> **Task requirements**: Pull out every line of the records below that contains the string "instances".

> **Dataset**:
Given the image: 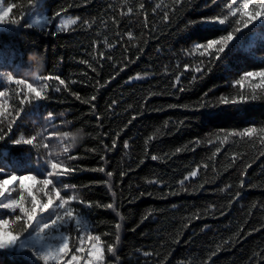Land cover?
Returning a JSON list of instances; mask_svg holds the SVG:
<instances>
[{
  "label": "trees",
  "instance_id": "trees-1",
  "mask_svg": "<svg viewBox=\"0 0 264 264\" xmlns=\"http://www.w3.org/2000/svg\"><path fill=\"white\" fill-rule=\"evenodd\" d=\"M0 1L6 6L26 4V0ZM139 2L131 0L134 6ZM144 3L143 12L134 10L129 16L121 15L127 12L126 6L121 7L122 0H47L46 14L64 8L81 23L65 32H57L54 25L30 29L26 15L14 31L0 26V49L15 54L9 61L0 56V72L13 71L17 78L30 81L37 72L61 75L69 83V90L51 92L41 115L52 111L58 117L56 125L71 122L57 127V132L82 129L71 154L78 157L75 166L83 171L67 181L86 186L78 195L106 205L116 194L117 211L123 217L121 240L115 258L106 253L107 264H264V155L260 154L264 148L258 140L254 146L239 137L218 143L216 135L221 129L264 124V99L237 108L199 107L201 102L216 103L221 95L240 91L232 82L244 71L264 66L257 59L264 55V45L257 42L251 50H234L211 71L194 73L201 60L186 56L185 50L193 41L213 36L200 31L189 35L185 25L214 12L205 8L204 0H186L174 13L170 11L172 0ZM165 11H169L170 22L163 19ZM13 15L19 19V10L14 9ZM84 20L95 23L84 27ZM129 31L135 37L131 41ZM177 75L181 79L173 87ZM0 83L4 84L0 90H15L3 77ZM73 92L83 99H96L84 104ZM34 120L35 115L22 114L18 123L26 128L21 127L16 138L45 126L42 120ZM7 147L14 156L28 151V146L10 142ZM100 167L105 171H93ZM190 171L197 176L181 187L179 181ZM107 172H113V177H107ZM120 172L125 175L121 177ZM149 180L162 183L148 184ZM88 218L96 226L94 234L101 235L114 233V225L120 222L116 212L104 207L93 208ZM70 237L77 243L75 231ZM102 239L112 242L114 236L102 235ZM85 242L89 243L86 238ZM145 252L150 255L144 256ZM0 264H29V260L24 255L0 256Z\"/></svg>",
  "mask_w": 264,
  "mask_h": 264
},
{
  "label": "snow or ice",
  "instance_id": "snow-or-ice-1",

> **Task answer**:
Returning a JSON list of instances; mask_svg holds the SVG:
<instances>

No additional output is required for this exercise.